The most easterly 4000m peak in the Alps is Piz Bernina and there is really only one way to climb it. The Biancograd is a long slender snow crest reaching up into the sky on the north ridge of Piz Bernina. It's very well known and celebrated for the amazing snow ridge but there is also a lot of rock ridge to enjoy as well. Linking it with a night at the Marco e Rosa Hut and a traverse of Piz Palu to Diavolezza makes a wonderful high level traverse.
It's a long but gentle walk in to the Tschierva Hut from Pontresina in Switzerland. It could not be much more Swiss with horse drawn carriages in the valley, alpine meadows full of flowers and glaciated peaks high above. It's a long day requiring an early start so we got to enjoy a fine sunrise at the start of the ridge.
At first the climb is on rock with great exposure down both sides. The snow crest is soon reached though which lives up to all the superlatives it is given. There are few features in the Alps that are quite so perfect in their composition. Climbing the Biancograd early in the morning as you normally do, the rising sun casts it's warm rays across the crest to exagerate the sinuous curves.
Once at the top of the snow crest you ar enot at the top of the peak though. There is still a substantial rock ridge to traverse to the main summit, all at just about 4000m. For John and I the weather was not bad but it wasn't perfect. The wind cut across the ridge blowing clouds up from Roseg, covering and revealing the way forward with dramatic effect. It's a serious place and there is a lot more to the route than the snow crest. With this peak John and I have reached the 4000m peaks at the furthest extremes of the Alps, Piz Bernina in the east and Bar des Ecrins in the south west.
The Marco e Rosa Hut is only just into Italy geographically but it is totally Italian! It could not be much more different to the Tschierva Hut. Great food and a loud and chaotic atmosphere didn't make for a very relaxing night but we were away early to traverse Piz Palu. This is the easiest way down and ends up at Diavolezza where the cable car glides gently back down the road. It is by no means a descent route though. There is a great scramble up rocks on its west ridge, a wonderful view from the top and an amazing snow crest to descend on the east side. What a wonderful way to end an eventful trip with John.

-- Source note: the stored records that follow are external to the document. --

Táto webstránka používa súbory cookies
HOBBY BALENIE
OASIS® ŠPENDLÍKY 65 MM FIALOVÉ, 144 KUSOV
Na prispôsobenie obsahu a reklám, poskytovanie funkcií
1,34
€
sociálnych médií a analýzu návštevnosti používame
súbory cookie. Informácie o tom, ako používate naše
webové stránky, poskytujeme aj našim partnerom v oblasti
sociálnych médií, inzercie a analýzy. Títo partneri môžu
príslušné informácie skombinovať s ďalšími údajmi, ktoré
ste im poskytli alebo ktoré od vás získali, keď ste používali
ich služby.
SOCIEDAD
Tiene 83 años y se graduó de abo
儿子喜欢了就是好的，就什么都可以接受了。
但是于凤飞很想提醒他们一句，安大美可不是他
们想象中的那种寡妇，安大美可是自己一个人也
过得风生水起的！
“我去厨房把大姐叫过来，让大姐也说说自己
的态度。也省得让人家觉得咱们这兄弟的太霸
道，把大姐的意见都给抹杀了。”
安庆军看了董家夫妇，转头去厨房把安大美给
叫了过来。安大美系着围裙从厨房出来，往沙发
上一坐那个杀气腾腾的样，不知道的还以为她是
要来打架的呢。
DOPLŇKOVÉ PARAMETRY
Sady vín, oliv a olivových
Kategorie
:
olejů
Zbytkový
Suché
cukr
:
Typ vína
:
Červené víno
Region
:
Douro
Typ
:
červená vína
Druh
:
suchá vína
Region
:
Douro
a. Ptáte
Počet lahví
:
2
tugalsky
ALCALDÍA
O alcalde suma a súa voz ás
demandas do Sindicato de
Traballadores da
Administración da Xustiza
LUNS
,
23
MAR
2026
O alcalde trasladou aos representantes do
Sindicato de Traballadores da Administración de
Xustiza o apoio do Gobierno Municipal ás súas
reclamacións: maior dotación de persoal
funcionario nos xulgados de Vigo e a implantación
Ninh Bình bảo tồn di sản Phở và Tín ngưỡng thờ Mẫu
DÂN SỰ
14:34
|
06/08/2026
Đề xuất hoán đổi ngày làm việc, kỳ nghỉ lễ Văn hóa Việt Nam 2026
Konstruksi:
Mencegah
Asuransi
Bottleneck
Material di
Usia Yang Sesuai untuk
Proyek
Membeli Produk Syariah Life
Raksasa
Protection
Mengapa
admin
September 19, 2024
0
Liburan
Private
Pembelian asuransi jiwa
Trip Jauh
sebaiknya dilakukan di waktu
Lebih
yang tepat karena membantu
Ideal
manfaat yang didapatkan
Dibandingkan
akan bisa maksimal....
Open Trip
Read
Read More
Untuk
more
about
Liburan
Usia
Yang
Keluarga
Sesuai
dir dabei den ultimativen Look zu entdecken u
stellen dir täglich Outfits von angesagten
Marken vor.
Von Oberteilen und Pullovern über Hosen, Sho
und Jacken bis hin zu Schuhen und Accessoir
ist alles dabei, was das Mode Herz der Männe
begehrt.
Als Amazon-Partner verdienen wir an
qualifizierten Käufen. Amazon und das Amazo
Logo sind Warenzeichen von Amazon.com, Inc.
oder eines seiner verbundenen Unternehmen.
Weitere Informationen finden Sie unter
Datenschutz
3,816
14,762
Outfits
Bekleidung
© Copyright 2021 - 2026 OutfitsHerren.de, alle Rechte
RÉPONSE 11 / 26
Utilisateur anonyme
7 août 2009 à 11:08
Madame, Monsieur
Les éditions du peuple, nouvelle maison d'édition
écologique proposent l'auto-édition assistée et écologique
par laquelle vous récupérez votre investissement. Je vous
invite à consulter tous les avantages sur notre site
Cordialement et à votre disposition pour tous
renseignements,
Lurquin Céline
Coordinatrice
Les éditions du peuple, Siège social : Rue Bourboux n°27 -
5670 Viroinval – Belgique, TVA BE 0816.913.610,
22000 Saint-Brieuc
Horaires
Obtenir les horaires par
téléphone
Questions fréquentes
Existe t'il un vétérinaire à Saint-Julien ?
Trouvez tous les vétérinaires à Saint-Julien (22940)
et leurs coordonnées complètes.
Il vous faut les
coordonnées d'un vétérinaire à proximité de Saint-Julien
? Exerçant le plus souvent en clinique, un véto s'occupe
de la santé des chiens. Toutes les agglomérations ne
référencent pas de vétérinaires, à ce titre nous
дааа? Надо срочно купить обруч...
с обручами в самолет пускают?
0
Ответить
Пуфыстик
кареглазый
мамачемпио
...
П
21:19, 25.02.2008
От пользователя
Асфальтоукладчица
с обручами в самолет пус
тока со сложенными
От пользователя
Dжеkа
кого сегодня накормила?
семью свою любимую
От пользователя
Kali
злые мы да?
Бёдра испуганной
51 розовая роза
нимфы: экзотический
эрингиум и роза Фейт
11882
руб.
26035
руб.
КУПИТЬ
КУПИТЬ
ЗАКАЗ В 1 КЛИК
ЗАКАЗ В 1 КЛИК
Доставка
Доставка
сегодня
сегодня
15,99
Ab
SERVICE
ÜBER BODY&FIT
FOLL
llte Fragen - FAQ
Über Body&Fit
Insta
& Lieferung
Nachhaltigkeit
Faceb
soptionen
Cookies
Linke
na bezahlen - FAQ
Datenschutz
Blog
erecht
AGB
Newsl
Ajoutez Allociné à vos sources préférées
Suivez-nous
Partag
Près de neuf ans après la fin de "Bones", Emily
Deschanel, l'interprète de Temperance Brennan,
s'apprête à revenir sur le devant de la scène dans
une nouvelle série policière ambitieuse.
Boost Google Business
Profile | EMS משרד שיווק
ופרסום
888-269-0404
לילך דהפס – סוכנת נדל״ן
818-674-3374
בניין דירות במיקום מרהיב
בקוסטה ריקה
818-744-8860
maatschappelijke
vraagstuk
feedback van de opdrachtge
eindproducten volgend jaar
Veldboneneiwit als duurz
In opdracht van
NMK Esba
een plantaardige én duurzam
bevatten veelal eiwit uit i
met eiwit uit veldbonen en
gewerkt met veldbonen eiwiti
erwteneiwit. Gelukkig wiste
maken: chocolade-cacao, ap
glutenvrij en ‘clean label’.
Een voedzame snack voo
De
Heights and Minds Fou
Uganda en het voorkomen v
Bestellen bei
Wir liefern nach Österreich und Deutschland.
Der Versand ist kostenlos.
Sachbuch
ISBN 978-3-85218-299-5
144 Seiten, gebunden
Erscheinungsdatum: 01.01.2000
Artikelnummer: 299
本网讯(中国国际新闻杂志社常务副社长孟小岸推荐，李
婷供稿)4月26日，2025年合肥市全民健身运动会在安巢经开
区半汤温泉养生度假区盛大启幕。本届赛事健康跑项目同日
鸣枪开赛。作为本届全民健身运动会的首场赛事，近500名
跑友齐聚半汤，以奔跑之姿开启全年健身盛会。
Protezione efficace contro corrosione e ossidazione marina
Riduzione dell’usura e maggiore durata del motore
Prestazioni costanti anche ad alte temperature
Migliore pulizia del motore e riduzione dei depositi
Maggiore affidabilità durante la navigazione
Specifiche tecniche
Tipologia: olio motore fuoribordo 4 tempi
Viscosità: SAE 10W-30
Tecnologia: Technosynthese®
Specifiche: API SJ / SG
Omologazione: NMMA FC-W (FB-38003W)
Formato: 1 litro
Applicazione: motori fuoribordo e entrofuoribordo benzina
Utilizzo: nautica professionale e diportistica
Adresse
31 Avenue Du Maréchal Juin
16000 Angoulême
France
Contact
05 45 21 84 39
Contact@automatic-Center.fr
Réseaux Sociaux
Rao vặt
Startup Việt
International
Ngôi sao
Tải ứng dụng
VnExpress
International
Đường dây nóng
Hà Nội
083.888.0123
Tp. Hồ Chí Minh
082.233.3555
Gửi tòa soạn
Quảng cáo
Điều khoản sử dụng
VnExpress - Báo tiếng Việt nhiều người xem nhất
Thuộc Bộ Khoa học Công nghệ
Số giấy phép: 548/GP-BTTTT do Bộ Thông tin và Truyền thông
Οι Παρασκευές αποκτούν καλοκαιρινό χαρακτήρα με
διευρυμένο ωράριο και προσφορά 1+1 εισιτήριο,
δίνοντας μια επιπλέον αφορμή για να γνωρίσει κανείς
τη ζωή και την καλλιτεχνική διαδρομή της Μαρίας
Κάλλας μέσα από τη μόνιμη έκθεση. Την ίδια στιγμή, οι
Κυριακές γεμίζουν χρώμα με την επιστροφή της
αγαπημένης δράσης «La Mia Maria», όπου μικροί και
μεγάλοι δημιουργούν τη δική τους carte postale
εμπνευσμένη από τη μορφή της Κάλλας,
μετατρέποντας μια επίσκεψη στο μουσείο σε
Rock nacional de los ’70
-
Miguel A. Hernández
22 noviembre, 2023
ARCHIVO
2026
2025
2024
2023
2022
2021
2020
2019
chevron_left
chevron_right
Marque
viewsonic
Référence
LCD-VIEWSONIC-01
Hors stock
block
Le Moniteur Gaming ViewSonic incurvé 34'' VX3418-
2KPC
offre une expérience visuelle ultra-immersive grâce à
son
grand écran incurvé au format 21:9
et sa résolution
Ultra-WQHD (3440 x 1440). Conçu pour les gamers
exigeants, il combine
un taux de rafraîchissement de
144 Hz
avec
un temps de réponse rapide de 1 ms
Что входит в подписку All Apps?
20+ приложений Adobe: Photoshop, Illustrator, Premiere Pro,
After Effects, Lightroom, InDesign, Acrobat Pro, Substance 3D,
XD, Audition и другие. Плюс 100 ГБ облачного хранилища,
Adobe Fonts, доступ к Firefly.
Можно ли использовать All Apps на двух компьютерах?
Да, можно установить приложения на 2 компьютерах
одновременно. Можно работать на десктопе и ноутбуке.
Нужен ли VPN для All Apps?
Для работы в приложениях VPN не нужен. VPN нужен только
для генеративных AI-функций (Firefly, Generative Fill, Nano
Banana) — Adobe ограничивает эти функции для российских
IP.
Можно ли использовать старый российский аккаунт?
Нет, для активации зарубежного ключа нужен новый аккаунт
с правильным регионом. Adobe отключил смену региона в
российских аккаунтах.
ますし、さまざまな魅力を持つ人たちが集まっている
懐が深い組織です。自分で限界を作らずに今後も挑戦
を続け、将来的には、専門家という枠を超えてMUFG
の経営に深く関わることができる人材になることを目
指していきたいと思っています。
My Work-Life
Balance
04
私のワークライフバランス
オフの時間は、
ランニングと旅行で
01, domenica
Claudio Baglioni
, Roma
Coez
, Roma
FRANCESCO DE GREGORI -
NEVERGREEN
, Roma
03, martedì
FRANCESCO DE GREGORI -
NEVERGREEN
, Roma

The Bernina and Bragaglia areas are full of amazing climbs of all types. There is so much more than the Cassin Route and Biancograd. John and I found huge high altitude rock climbs, perfect long mountaineering rock ridges, glaciated peaks and high level snow crests. And we only met two other Brits in the whole two weeks. Go exploring!
Self reliance is a fundamental principle of mountaineering. By participating we accept this and take responsibility for the decisions we make. These blog posts and conditions reports are intended to help you make good decisions. They do not remove the need for you to make your own judgements when out in the hills.